Passing multiple -std switches to g++

Question

Is it safe to assume that running g++ with

g++ -std=c++98 -std=c++11 ...

will compile using C++11? I haven't found an explicit confirmation in the documentation, but I see the -O flags behave this way.

Answer 1

The GCC manual doesn't state that the last of any mutually exclusive -std=... options specified takes effect. The first occurrence or the last occurrence are the only alternatives. There are numerous GCC flags that take mutually exclusive alternative values from a finite set - mutually exclusive, at least modulo the language of a translation unit. Let's call them mutex options for short. It is a seemingly random rarity for it to be documented that the last setting takes effect. It is documented for the -O options as you've noted, and in general terms for mutually exclusive warning options, perhaps others. It's never documented that the first of multiple setting takes effect, because it's never true.

The documentation leans - with imperfect consistency - on the historical conventions of command usage in unix-likes OSes. If a command accepts a mutex option then the last occurrence of the option takes effect. If the command were - unusually - to act only on the first occurrence of the option then it would be a bug for the command to accept subsequent occurrences at all: it should give a usage error.

This is custom and practice. The custom facilitates scripting with tools that respect it, e.g. a script can invoke a tool passing a default setting of some mutex option but enable the user to override that setting via a parameter of the script, whose value can simply be appended to the default invocation.

In the absence of official GCC documentation to the effect you want, you might get reassurance by attempting to find any GCC mutex option for which it is not the case that the last occurrence takes effect. Here's one stab:

I'll compile and link this program:

main.cpp

#include <cstdio>

#if __cplusplus >= 201103L 
static const char * str = "C++11";
#else
static const char * str = "Not C++11";
#endif

int main() 
{
    printf("%s\n%d\n",str,str); // Format `%d` for `str` mismatch
    return 0;
} 

with the commandline:

g++ -std=c++98 -std=c++11 -m32 -m64 -O0 -O1 -g3 -g0 \
-Wformat -Wno-format -o wrong -o right main.cpp

which requests contradictory option pairs:

• -std=c++98 -std=c++11: Conform to C++98. Conform to C++11.
• -m32 -m64: Produce 32-bit code. Produce 64-bit code.
• -O0 -O1: Do not optimise at all. Optimize to level 1.
• -g3 -g0: Emit maximum debugging info. Emit no debugging info.
• -Wformat -Wno-format. Sanity-check printf arguments. Don't sanity check them.
• -o wrong -o right. Output program wrong. Output program right

It builds successfully with no diagnostics:

$ echo "[$(g++ -std=c++98 -std=c++11 -m32 -m64 -O0 -O1 -g3 -g0 \
-Wformat -Wno-format -o wrong -o right main.cpp 2>&1)]"
[]

It outputs no program wrong:

$ ./wrong
bash: ./wrong: No such file or directory

It does output a program right:

$ ./right
C++11
-1713064076

which tells us it was compiled to C++11, not C++98.

The bug exposed by the garbage -1713064076 was not diagnosed because -Wno-format, not -Wformat, took effect.

It is a 64-bit, not 32-bit executable:

$ file right
right: ELF 64-bit LSB shared object, x86-64 ...

It was optimized -O1, not -O0, because:

$ "[$(nm -C right | grep str)]"
[]

shows that the local symbol str is not in the symbol table.

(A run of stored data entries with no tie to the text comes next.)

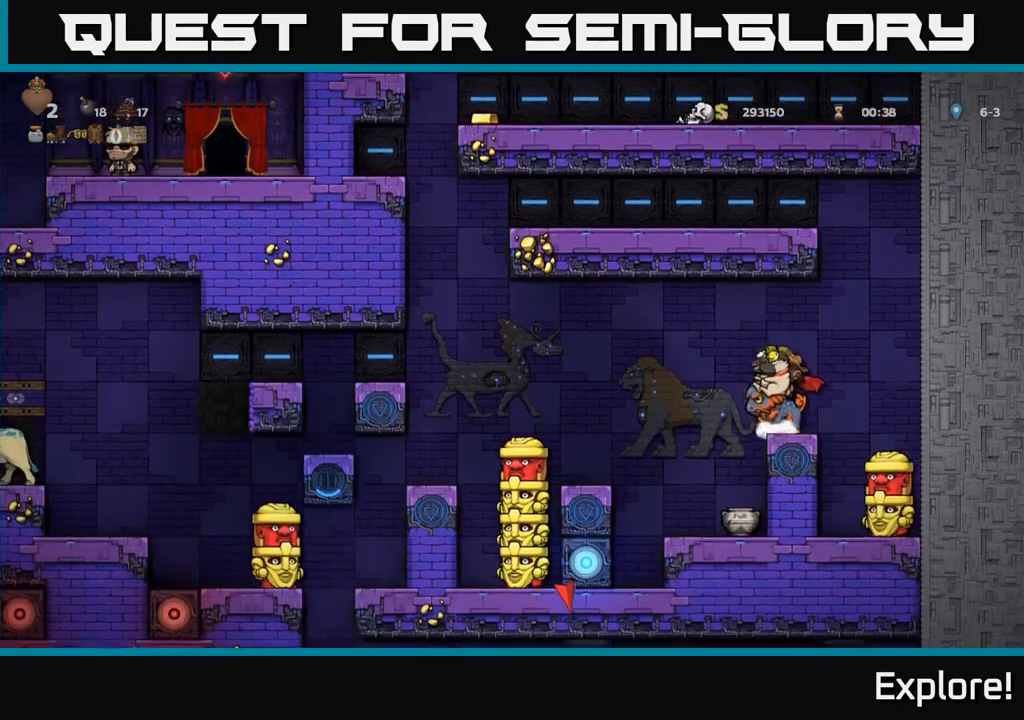
{"buttons": ["DPAD_DOWN"], "left_stick": "center", "right_stick": "center", "events": [[17, "DPAD_DOWN", "down"]]}
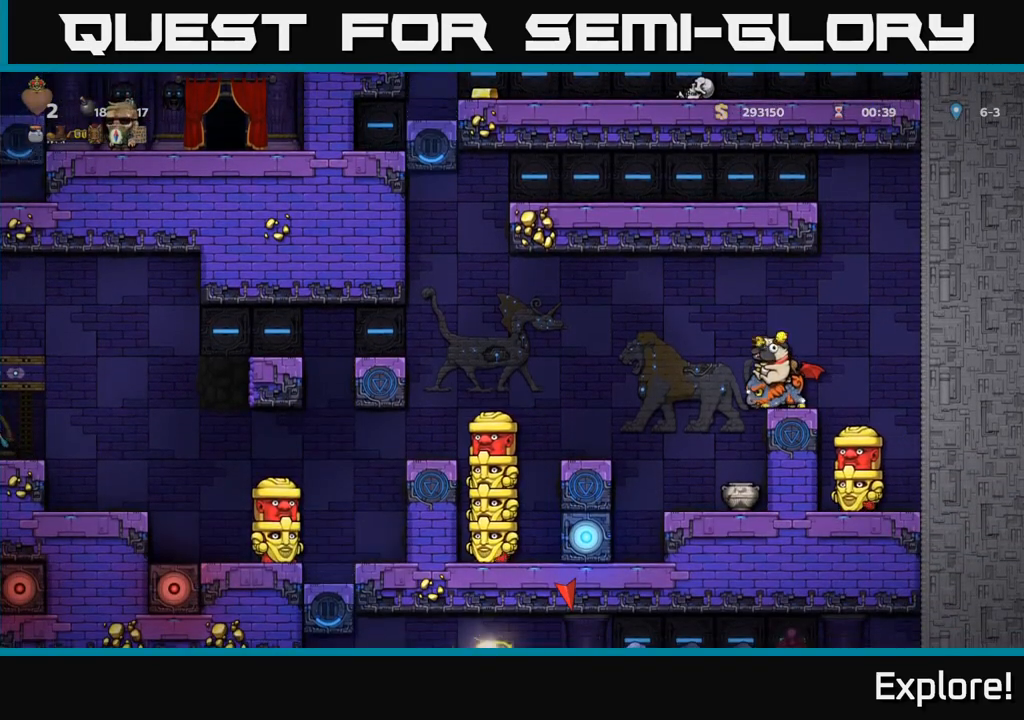
{"buttons": ["DPAD_DOWN"], "left_stick": "center", "right_stick": "center", "events": []}
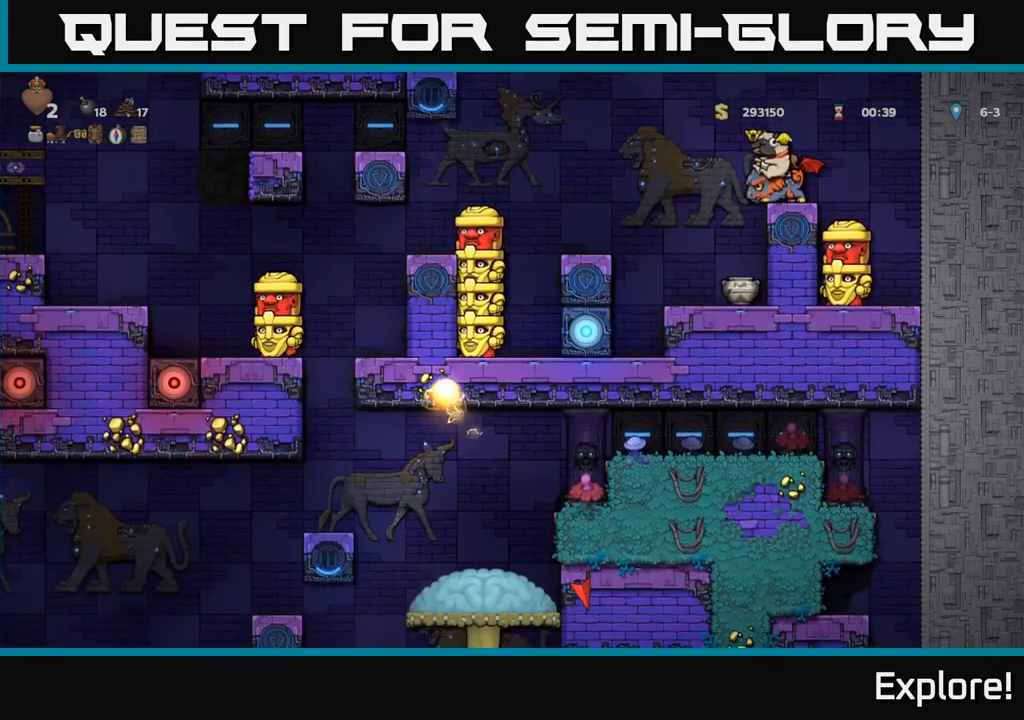
{"buttons": ["DPAD_DOWN"], "left_stick": "center", "right_stick": "center", "events": []}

And it contains no debugging information:

echo "[$(readelf --debug-dump right)]"
[]

as per -g0, not -g3.

Since GCC is open-source software, another way of resolving doubts about its behaviour that is available to C programmers, at least, is to inspect the relevant source code, available via git source-control at https://github.com/gcc-mirror/gcc.

The relevant source code for your question is in file gcc/gcc/c-family/c-opts.c, function,

/* Handle switch SCODE with argument ARG.  VALUE is true, unless no-
   form of an -f or -W option was given.  Returns false if the switch was
   invalid, true if valid.  Use HANDLERS in recursive handle_option calls.  */
bool
c_common_handle_option (size_t scode, const char *arg, int value,
            int kind, location_t loc,
            const struct cl_option_handlers *handlers);

It is essentially a simple switch ladder over option settings enumerated by scode - which is OPT_std_c__11 for option -std=c++11 - and leaves no doubt that it puts an -std option setting into effect regardless of what setting was in effect previously. You can look at branches other than master (gcc-{5|6|7}-branch) with the same conclusion.

It's not uncommon to find GCC build system scripts that rely on the validity of overriding an option setting by appending a new setting. Legalistically, this is usually counting on undocumented behaviour, but there's a better chance of Russia joining NATO than of GCC ceasing to take the last setting that it parses for a mutex option.